Although the Northern Mariana Islands did not participate in the 2020 presidential election because it is a U.S. territory and not a state, it still participated in the U.S. presidential primaries and caucuses. Senator Bernie Sanders won the Democratic caucus, held on March 14, which would be his last win in the 2020 primary season. The Republican caucus, held on March 15 during the party's commonwealth convention, unanimously voted for incumbent President Donald Trump.

==Democratic caucus==
The 2020 Northern Mariana Islands Democratic presidential caucus took place on March 14, 2020, a Saturday, in the Democratic Party primaries for the 2020 presidential election and was the only contest to vote on that day, in between the two Tuesdays which followed Super Tuesday.
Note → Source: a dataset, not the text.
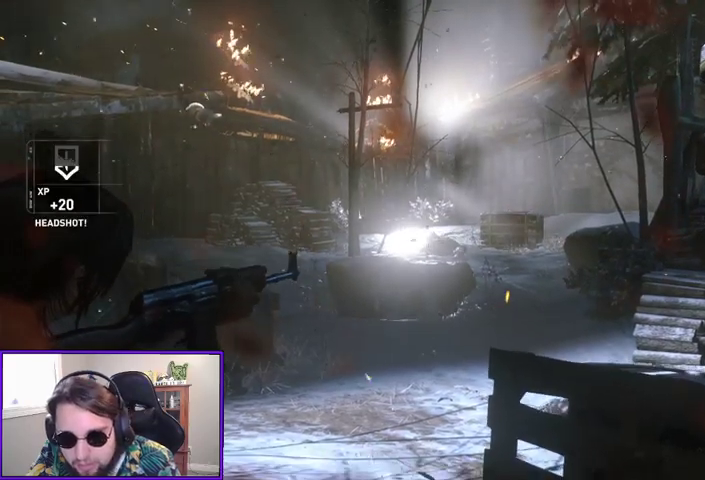
{"buttons": [], "left_stick": "center", "right_stick": "center", "events": [[67, "right_stick", "center"], [400, "L2", "up"]]}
The Northern Marianas caucus was a closed caucus and awarded 11 delegates towards the 2020 Democratic National Convention, of which 6 were pledged delegates allocated on the basis of the results of the caucus. The caucus was held at the Saipan World Resort and was organized by the Northern Mariana Islands Democratic Party.

===Procedure===
When the Northern Mariana Islands Democratic Party had published its draft delegate selection plan in July 2019, it specified a March 14 date for the 2020 caucus.

In the open caucus, candidates had to meet a threshold of 15 percent across the territory to be considered viable. The 6 pledged delegates to the 2020 Democratic National Convention were allocated proportionally as at-large delegates on the basis of the results of the caucus. The March caucus as part of Stage I on the primary timetable received no bonus delegates, in order to disperse the primaries and caucuses between more different date clusters and keep too many states from hoarding on the first shared date or on a March date in general.

The delegation also included 5 unpledged PLEO delegates: 4 members of the Democratic National Committee and one member of Congress, House of Representatives nonvoting delegate Gregorio Sablan.

=== Candidates ===
Several, if not all major candidates participating in the Democratic primaries had been planned for the caucus ballot in Northern Mariana, but with candidates successively withdrawing nationally, the official field for the caucus had been reduced to Joe Biden and Bernie Sanders by March 5 (ignoring the continued candidacy of representative Tulsi Gabbard, which played no role in national polls), with no write-in votes being allowed and an uncommitted option as the sole alternative.

===Results===

2020 Northern Mariana Islands Democratic presidential caucus
| Candidate | Votes | % | Delegates |
|---|---|---|---|
| Bernie Sanders | 84 | 62.69 | 4 |
| Joe Biden | 48 | 35.82 | 2 |
| Uncommitted | 2 | 1.49 |  |
| Total | 134 | 100% | 6 |

==Republican caucus==
The 2020 Northern Mariana Islands Republican presidential caucus took place as a commonwealth party convention on March 15, 2020, in the Republican Party primaries and caucuses for the 2020 presidential election. It was a closed caucus, with the territory awarding 9 delegates, all bound to the winner of the presidential preference vote. Afterwards 6 delegates were individually elected, while the other 3 automatic delegates participated at the 2020 Republican National Convention as leaders of the CNMI Republican Party. The caucus unanimously voted to bind the 9 national delegates to incumbent President Donald Trump.